Posted inReal Estate

Saudi Arabian housing market continues recovery, residential mortgages hit five-year high

Across the kingdom, 25,700 mortgage contracts were issued in April, and 38,285 mortgages were issued for purchasing villas and townhouses in the first quarter of 2021

The kingdom's tremendous home building programme, which aims to add over 500,000 units to Riyadh's housing stock by 2030. Image: Bloomberg

The kingdom's tremendous home building programme, which aims to add over 500,000 units to Riyadh's housing stock by 2030. Image: Bloomberg

Residential mortgages in Saudi Arabia have hit a five-year high, according to Global property consultants, Knight Frank.

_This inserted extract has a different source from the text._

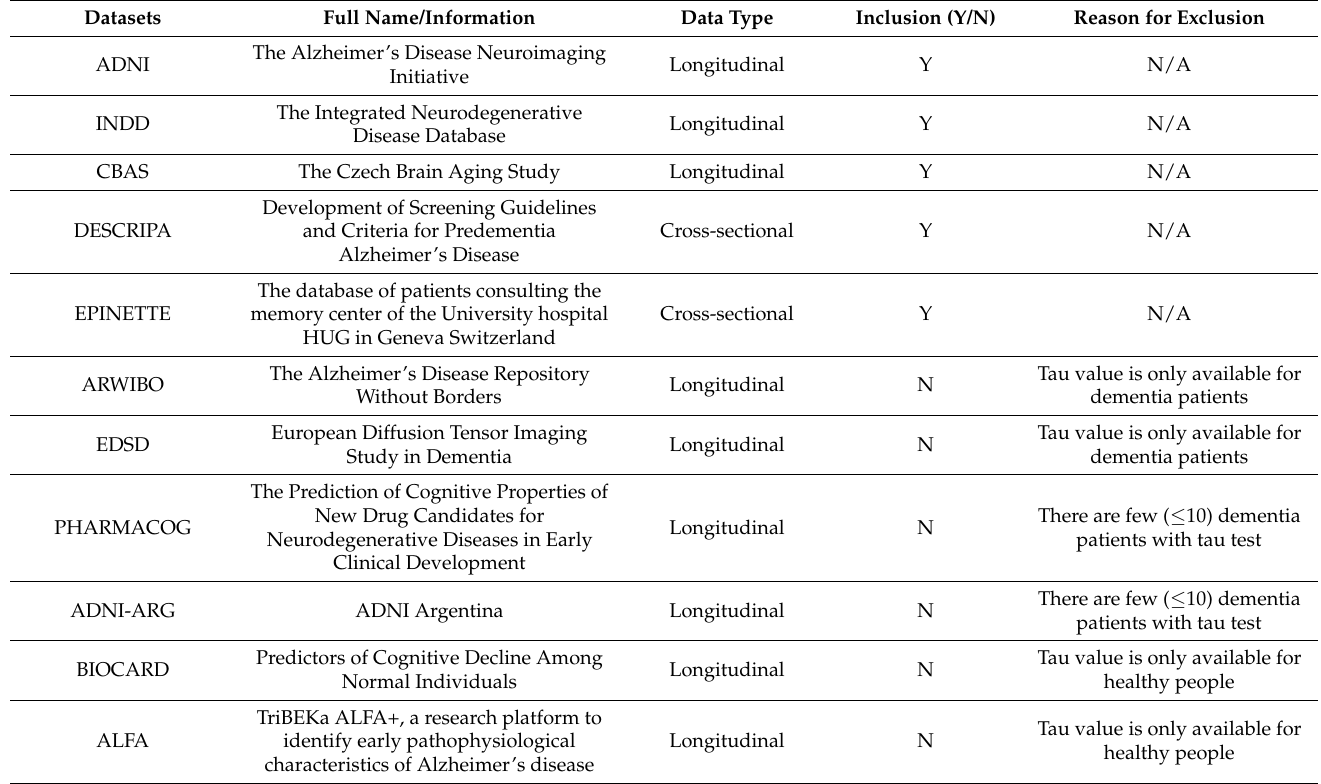
Table 1. The 11 preliminary datasets derived from the GAAIN database are listed. The ALFA and BIOCARD only included tau (total tau or phosphorylated tau) data for healthy people (MMSE > 24). On the contrary, there are tau data for only dementia patients in two datasets, ARWIBO and EDSD. In addition, there were few (10) dementia patients with tau tests in ADNI-ARG and PHARMACOG. Therefore, these six datasets were excluded from the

Across the kingdom, 25,700 mortgage contracts were issued in April, and 38,285 mortgages were granted for purchasing villas and townhouses in the first quarter of 2021, with SAR48 billion ($12.8bn) worth of residential mortgages for homes and land issued – both five-year highs.

“The vast apparatus that is Vision 2030 is percolating through to the kingdom’s residential market, with rising residential mortgage rates, helping the government to realise its ambitions of higher home ownership rates,” said Faisal Durrani, head of Middle East research at Knight Frank.

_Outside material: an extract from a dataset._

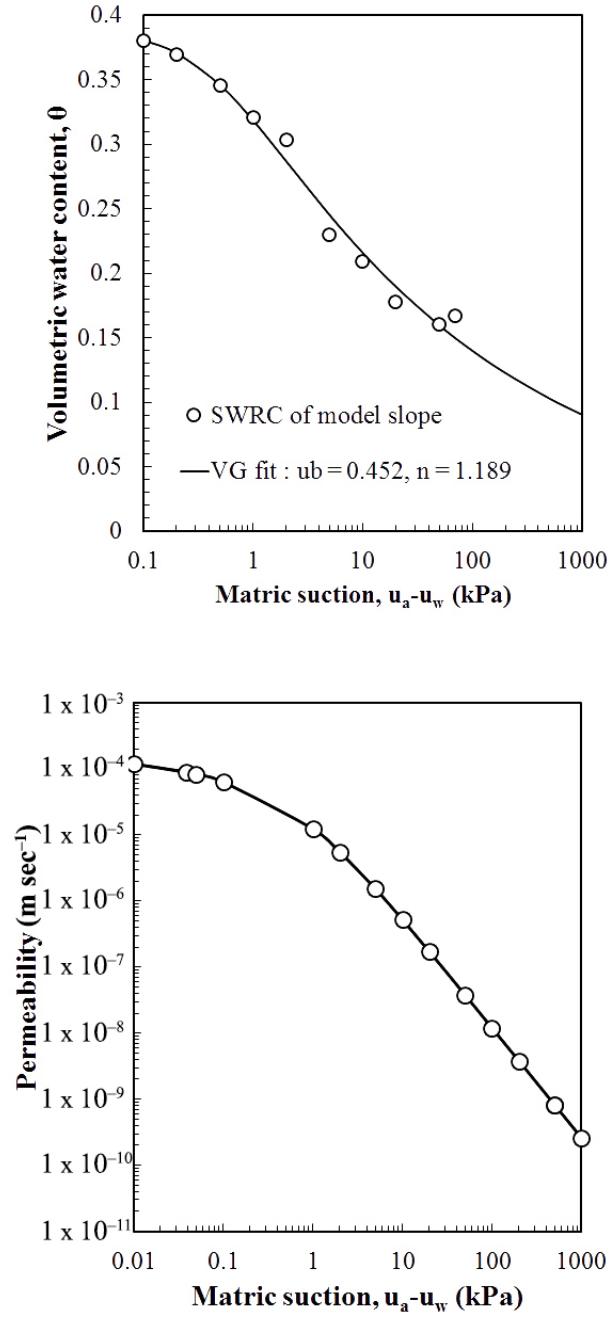
Figure 3. Hydromechanical properties of (a) soil water retention data, (b) hydraulic conductivity function.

“Indeed at 60 percent at present, the government has already surpassed its 2020 target by eight percent and is well on course to achieving 70 percent home ownership by 2030.”

Knight Frank noted that a number of key policy initiatives are underpinning the resilience of residential sales activity, which has seen sales volumes return to pre-Covid levels.

“Initiatives such as Sakani, which was first launched in 2017 to boost home ownership through a landmark housing allocation programme, plus the Wafi programme that allows off-plan sales, are transforming Saudi Arabia’s residential landscape. This coupled with the kingdom’s tremendous home building programme, which aims to add over 500,000 units to Riyadh’s housing stock by 2030 alone – that’s just 100,000 units less than Dubai’s total current housing stock – means Saudi nationals are able to access the housing ladder in record numbers.

Faisal Durrani, head of Middle East research at Knight Frank

“Indeed, at 115,000 transactions, sales volumes between January and May are on par with the same period in 2019 and are in fact 49 percent higher than January to May 2018. Home buyers and lenders are clearly feeling more confident about life as the post-Covid recovery starts to bed in,” Durrani said.

Knight Frank said that 1.1 million families have benefitted from the Sakani program since its launch five years ago.